Here’s a test: the next time you wake from a dream, describe it to a friend. Then notice how poorly the words you use really convey the uniqueness, the flavor, of your experience. Your dream is as real to your mind as the deed to your house, but the words you have at your disposal to describe it are poor, inadequate, because they weren’t really made for that sort of communication. They’re borrowed. And as is true with many borrowed items, while they’re better than nothing at all, they don’t really work.
Some writers have tried heroically to break the bonds of precise, finite words and rule-bound sentence construction. They’re the avant-garde in literature, trying to do what a Jackson Pollock or a Pablo Picasso did with images, what a John Coltrane or an Anton Webern did for music. But with their art you can bend, extend, distort, reform.

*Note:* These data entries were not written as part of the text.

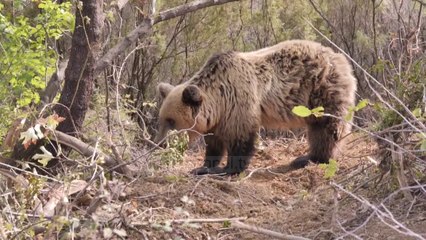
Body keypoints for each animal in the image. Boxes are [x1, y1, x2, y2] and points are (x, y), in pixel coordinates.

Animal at [156, 39, 356, 174]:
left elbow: (241, 138)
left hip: (320, 90)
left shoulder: (238, 101)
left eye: (172, 121)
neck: (219, 97)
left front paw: (228, 169)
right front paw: (203, 167)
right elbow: (214, 143)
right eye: (162, 120)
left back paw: (312, 158)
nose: (160, 143)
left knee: (326, 127)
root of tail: (341, 58)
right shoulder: (219, 118)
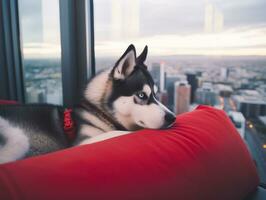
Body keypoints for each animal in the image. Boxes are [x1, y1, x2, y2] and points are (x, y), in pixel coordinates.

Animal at [0, 45, 177, 164]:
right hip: (19, 138)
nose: (172, 118)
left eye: (156, 94)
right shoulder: (82, 142)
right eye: (141, 95)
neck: (98, 113)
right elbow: (120, 133)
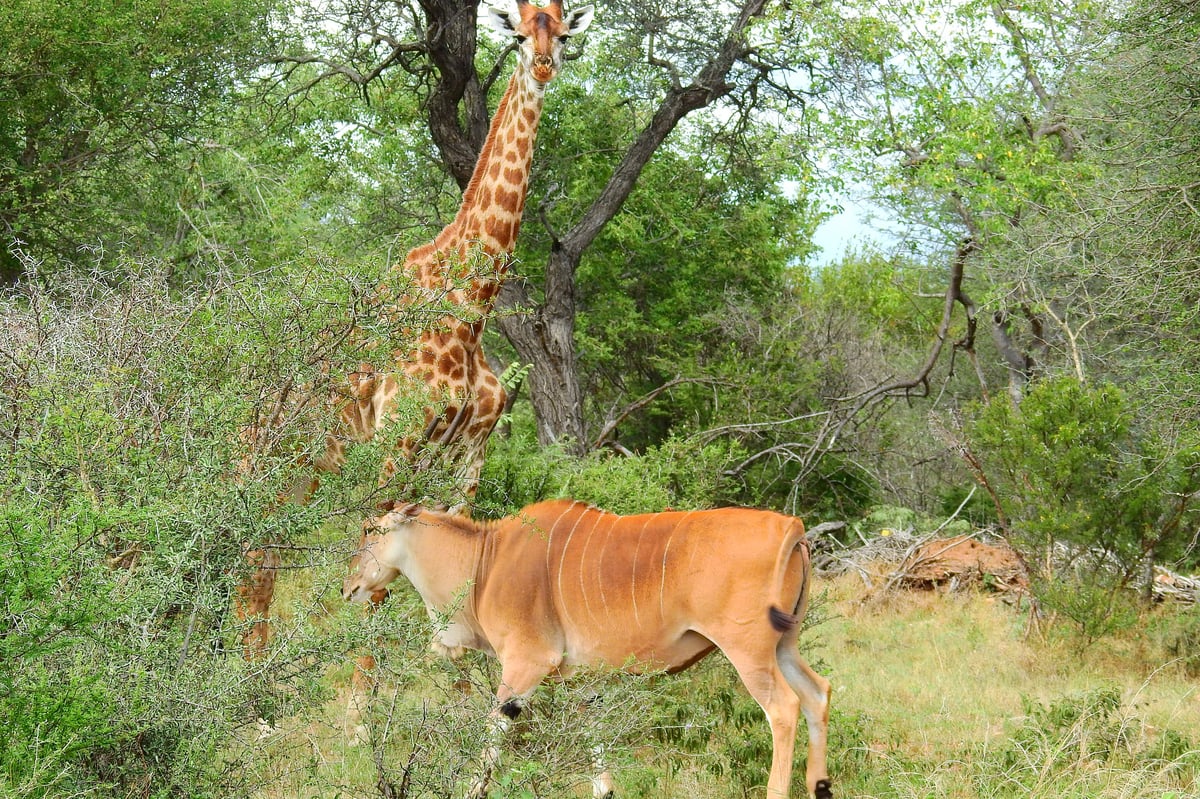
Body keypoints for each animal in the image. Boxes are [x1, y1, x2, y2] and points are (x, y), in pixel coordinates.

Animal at [234, 0, 594, 714]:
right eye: (518, 33)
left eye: (564, 32)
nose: (544, 66)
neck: (469, 306)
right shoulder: (397, 444)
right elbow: (375, 575)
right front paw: (359, 716)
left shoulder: (468, 450)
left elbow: (458, 566)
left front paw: (467, 699)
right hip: (274, 464)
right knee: (249, 558)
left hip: (304, 472)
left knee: (261, 562)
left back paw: (254, 696)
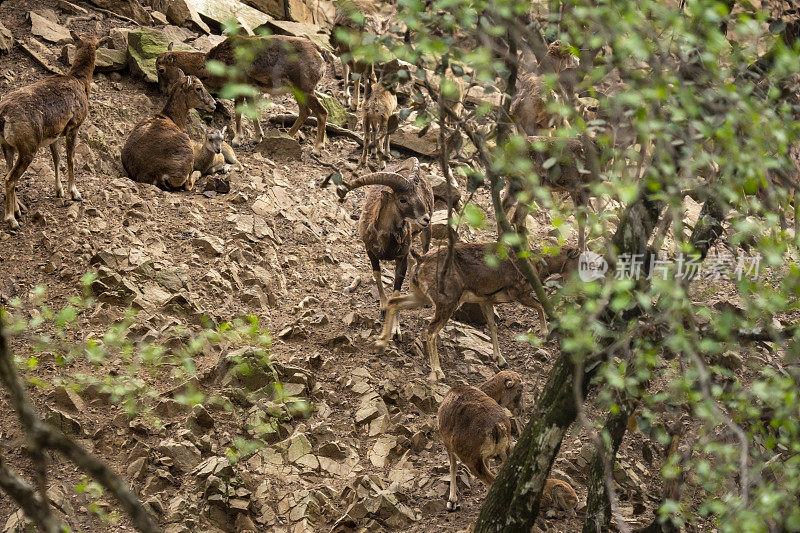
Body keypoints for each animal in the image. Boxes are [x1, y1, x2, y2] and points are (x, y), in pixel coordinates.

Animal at [0, 31, 103, 227]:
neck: (81, 84)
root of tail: (3, 116)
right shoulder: (74, 126)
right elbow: (70, 159)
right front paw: (75, 193)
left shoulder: (54, 135)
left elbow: (57, 159)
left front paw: (59, 191)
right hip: (28, 147)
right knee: (10, 178)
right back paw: (12, 220)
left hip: (7, 145)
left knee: (7, 172)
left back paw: (17, 210)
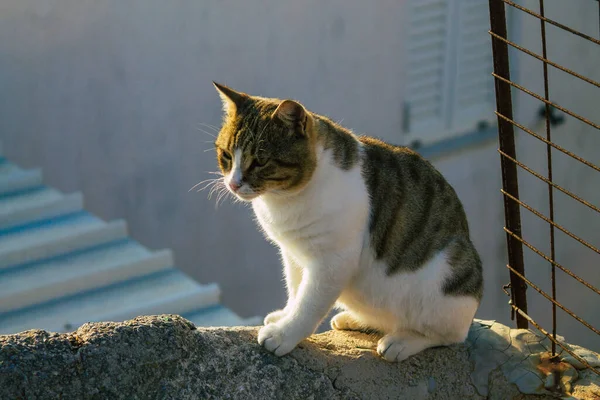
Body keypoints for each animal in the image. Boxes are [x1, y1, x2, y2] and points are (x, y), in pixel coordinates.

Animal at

To some extent that’s true in literature too, but ultimately you have to contend with discreet building blocks—words—and the fact that they must carry some concrete meaning, especially when you start stringing them together in long chains. Ultimately tones of sound don’t have to mean anything, or the meaning can be multiple and/or ambiguous. To some extent of course that’s true with literature too, but past a point literature is irreducible. I can’t tear words apart—blu ackn vol mer ing fes poly ming vi supplem grif—and say I have new meaning. There’s a depth past which I cannot burrow.
So I’m stuck with using a system of communication not intended for me. Think of how many times you’ve said something like, “I can’t describe it. You have to hear it or see it.” Ever hear someone say, “You can’t listen to it. I have to write it out for you”? Leonard Bernstein talked about this way back in 1959, when for an Omnibus television program he called “The Infinite Variety of Music,” he discussed how music can be strung together so that even with just 12 notes repeated higher and lower you can create endless compositions, while a writer with only 12 words would soon be at his wits’ end. He was right. Or perhaps the oft-heard quote “Writing about music is like dancing about architecture” sums it up rather nicely.
And if it doesn’t, it’s the best I can do with the tools a bunch of bankers and lawyers handed me.